• **Given records**:
--

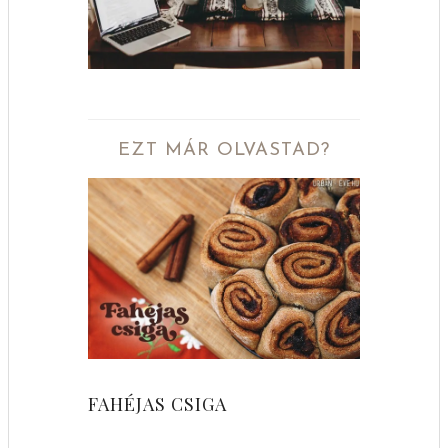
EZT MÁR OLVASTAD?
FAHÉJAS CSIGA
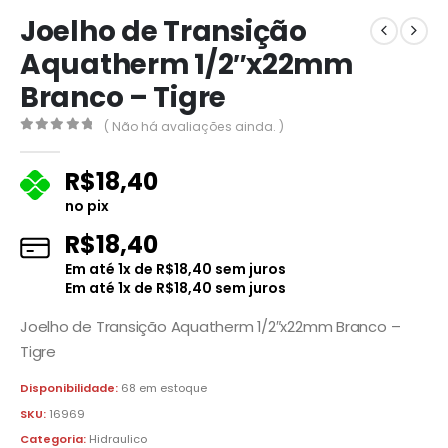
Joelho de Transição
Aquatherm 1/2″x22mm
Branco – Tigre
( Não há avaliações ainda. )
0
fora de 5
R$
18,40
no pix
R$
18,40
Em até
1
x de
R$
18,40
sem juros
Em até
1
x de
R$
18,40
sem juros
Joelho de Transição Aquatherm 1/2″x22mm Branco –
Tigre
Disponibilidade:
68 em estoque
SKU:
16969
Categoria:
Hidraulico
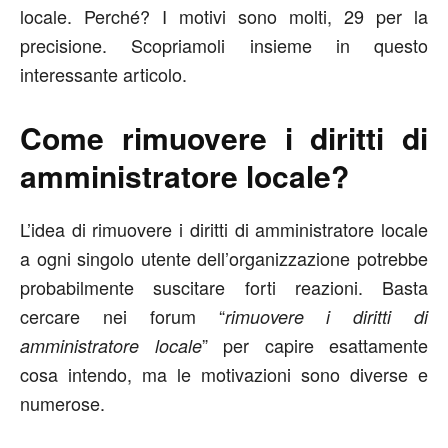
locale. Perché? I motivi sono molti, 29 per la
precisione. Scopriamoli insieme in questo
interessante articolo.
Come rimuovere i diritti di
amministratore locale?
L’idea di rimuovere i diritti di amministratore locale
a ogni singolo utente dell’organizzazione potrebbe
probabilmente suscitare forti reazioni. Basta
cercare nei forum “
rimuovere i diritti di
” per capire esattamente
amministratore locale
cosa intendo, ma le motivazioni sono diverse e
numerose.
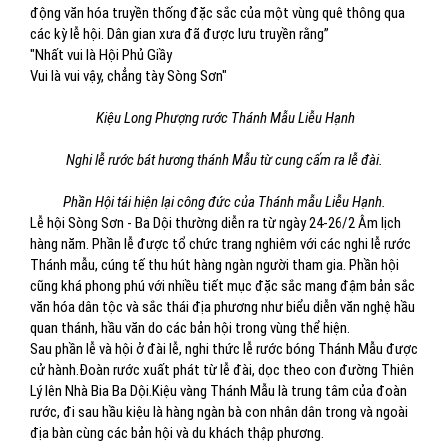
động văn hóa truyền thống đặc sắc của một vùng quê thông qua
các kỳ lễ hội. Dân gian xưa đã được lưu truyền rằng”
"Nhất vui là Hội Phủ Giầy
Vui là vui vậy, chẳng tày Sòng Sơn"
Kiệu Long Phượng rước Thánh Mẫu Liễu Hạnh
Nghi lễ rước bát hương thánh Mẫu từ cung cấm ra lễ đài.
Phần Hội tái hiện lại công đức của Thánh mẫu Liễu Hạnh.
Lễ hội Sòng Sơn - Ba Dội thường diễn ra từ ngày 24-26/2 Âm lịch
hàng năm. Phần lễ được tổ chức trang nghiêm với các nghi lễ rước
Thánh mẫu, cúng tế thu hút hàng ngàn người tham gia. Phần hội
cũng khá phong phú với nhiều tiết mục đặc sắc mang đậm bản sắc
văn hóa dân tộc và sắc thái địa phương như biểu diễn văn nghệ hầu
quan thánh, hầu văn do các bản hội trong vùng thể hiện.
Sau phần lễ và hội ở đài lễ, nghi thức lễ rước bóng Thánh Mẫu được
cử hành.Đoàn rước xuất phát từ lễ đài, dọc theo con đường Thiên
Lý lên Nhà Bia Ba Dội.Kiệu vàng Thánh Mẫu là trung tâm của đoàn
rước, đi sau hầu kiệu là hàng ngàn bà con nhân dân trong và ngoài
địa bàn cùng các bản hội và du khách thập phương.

--

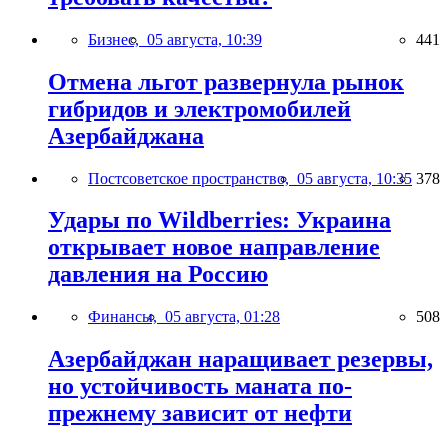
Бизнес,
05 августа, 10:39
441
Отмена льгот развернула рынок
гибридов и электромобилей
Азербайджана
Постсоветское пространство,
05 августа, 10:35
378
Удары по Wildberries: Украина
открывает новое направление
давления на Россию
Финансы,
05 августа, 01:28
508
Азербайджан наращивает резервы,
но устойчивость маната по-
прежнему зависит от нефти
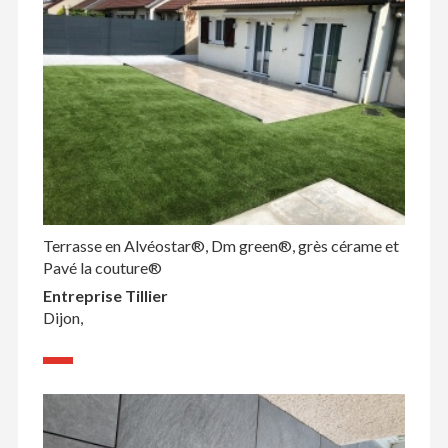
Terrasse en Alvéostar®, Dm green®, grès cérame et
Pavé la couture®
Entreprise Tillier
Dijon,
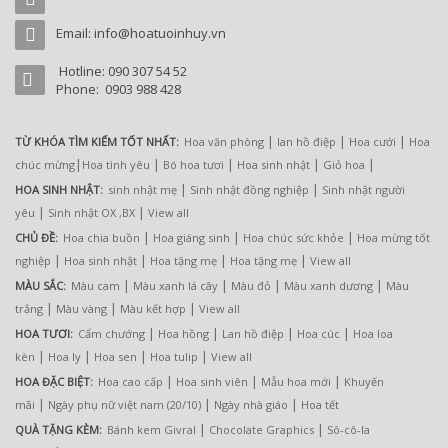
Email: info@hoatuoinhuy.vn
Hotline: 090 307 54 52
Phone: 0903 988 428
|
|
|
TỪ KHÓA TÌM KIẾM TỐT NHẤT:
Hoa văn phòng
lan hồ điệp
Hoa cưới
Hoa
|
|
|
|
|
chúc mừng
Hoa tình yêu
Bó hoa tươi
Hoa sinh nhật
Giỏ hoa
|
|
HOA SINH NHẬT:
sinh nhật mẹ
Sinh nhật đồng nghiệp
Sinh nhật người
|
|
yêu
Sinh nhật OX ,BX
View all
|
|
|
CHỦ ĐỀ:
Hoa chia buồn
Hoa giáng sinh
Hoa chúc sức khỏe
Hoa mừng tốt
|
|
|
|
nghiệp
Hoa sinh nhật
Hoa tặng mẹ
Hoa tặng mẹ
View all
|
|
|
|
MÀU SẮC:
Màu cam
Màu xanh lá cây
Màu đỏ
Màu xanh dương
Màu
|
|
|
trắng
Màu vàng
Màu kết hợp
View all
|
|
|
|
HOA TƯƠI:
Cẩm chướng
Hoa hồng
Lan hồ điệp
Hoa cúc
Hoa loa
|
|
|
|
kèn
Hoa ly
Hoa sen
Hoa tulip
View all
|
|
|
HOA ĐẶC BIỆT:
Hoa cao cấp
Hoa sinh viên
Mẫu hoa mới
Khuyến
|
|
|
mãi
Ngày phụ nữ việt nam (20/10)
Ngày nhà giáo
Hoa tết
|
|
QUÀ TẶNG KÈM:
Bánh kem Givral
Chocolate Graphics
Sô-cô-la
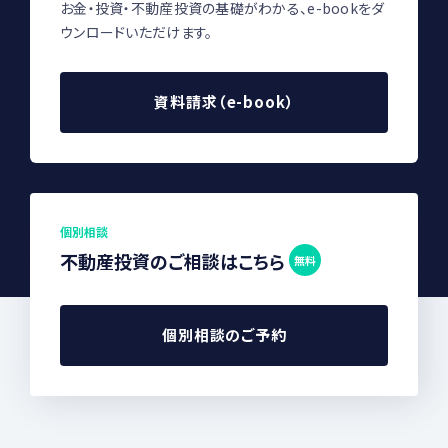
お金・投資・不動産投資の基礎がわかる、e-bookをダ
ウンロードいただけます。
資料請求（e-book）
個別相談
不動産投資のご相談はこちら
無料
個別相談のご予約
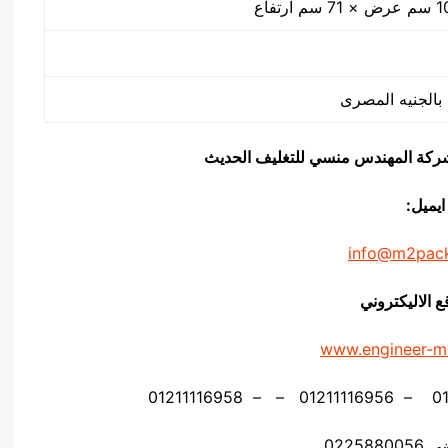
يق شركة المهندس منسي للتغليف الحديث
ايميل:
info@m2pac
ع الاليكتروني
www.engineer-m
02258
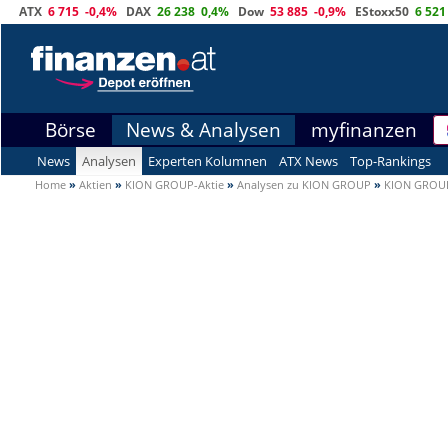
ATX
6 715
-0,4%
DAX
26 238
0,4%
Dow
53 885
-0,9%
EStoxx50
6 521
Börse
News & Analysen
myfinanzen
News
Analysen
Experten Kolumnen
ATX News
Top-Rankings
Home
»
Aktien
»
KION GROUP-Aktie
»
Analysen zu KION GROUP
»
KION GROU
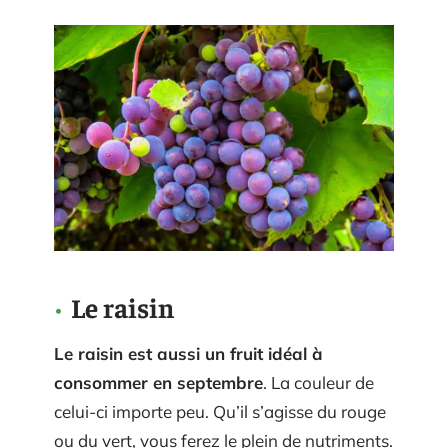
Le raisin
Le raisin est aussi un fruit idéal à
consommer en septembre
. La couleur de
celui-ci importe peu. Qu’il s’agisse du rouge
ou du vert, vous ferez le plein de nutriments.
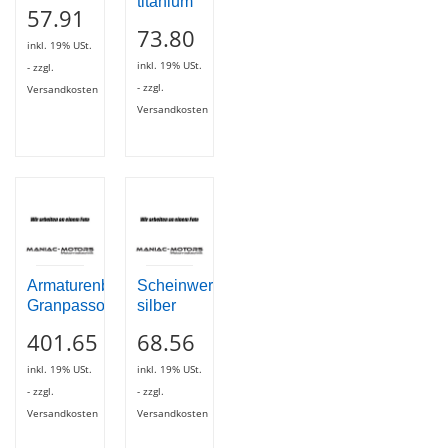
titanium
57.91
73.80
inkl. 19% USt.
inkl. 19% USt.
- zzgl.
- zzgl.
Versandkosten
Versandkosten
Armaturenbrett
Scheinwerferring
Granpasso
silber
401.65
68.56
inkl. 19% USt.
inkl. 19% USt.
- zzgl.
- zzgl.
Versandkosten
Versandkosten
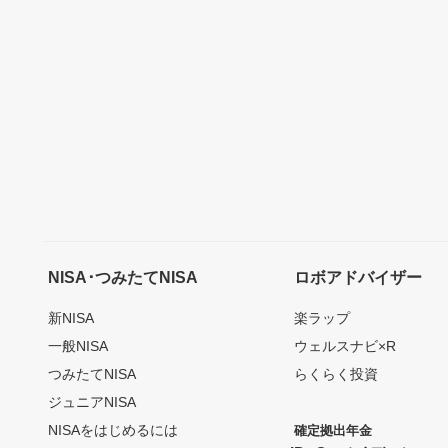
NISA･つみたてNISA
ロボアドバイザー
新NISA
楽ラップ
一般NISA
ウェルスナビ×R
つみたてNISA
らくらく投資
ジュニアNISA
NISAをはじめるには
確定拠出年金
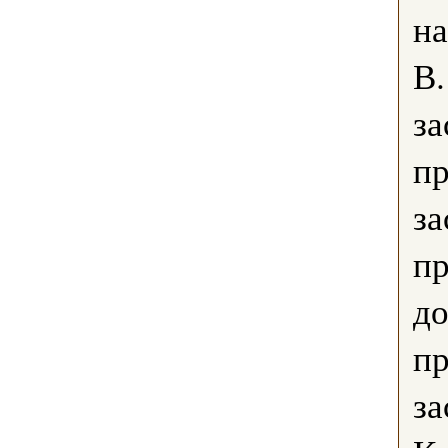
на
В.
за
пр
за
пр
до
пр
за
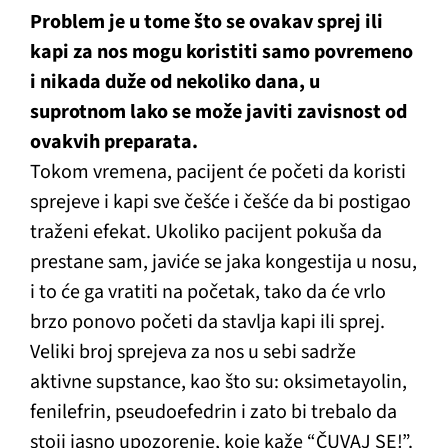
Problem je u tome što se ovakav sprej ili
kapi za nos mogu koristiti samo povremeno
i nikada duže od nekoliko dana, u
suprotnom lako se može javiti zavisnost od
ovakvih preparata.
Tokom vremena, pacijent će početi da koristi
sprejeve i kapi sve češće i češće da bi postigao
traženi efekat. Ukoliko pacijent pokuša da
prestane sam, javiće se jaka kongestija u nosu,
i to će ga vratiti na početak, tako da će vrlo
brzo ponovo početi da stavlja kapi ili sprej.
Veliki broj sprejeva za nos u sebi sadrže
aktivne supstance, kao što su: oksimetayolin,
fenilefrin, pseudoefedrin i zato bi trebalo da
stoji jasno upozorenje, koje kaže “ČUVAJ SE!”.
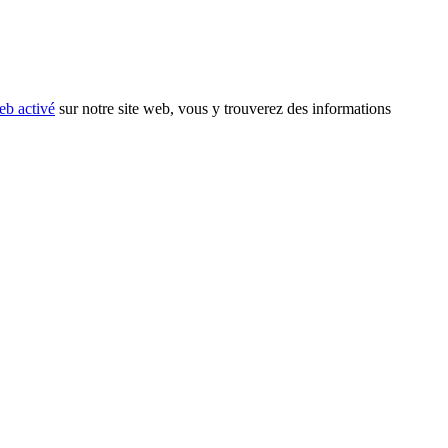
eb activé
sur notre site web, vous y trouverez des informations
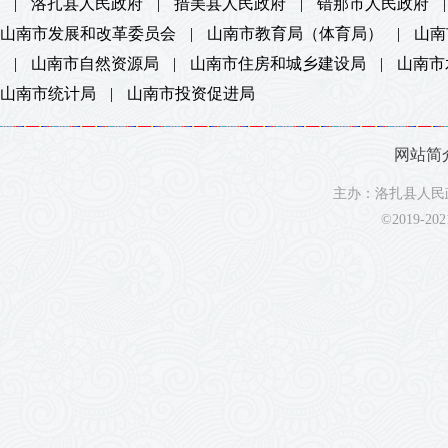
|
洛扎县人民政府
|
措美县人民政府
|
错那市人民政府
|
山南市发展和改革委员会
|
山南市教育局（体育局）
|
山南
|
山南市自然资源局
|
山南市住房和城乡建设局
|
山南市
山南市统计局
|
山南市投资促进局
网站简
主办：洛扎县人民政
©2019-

--

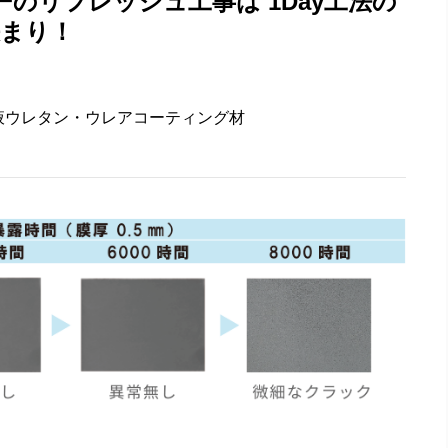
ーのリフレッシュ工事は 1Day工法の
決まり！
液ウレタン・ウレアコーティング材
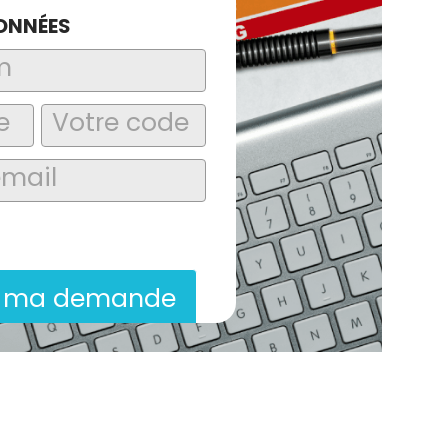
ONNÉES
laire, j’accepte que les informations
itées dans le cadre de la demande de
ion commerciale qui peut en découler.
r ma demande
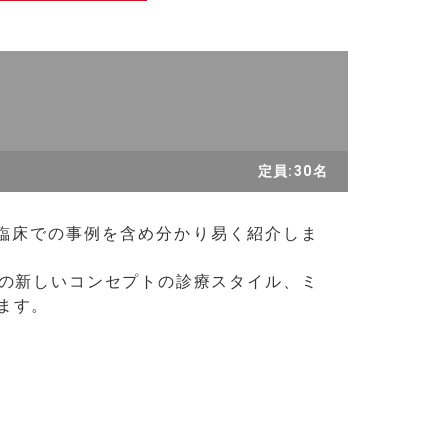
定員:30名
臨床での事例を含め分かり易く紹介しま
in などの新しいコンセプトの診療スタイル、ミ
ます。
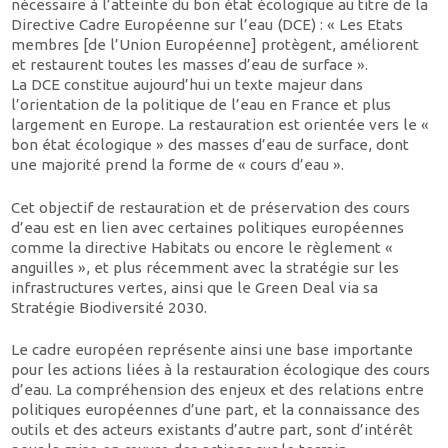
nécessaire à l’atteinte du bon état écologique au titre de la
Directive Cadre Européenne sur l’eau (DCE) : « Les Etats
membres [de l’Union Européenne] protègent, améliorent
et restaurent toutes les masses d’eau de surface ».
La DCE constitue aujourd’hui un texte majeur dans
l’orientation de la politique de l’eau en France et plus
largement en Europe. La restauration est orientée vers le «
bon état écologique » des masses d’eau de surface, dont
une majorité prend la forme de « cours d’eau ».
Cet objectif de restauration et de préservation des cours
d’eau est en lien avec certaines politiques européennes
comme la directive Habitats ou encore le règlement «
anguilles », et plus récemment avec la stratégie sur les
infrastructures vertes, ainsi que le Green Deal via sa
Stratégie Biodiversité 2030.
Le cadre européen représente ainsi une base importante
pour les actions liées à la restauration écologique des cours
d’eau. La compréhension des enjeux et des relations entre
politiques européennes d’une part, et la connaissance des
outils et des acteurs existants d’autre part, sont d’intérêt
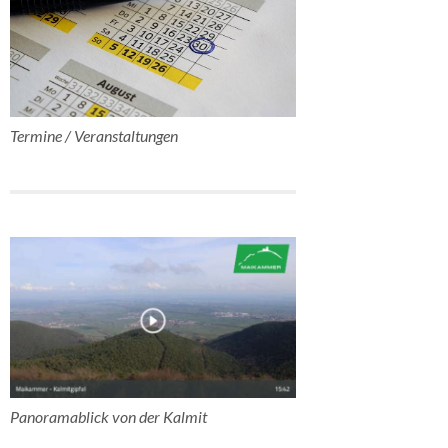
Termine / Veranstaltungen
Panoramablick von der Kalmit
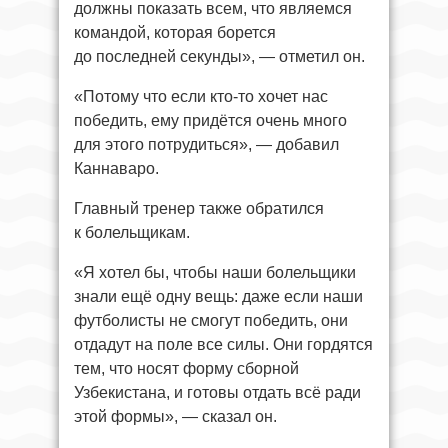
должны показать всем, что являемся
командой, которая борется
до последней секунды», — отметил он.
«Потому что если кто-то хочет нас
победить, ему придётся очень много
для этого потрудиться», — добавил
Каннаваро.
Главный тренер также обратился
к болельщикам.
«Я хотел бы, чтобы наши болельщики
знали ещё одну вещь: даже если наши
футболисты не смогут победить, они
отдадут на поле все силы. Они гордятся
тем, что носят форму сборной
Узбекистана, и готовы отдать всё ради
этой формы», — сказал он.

--

• **Written task**: Count the lines in the entries above that contain the string "Branco", matching case exactly. Reply with only the number.

• **Completed task**: 2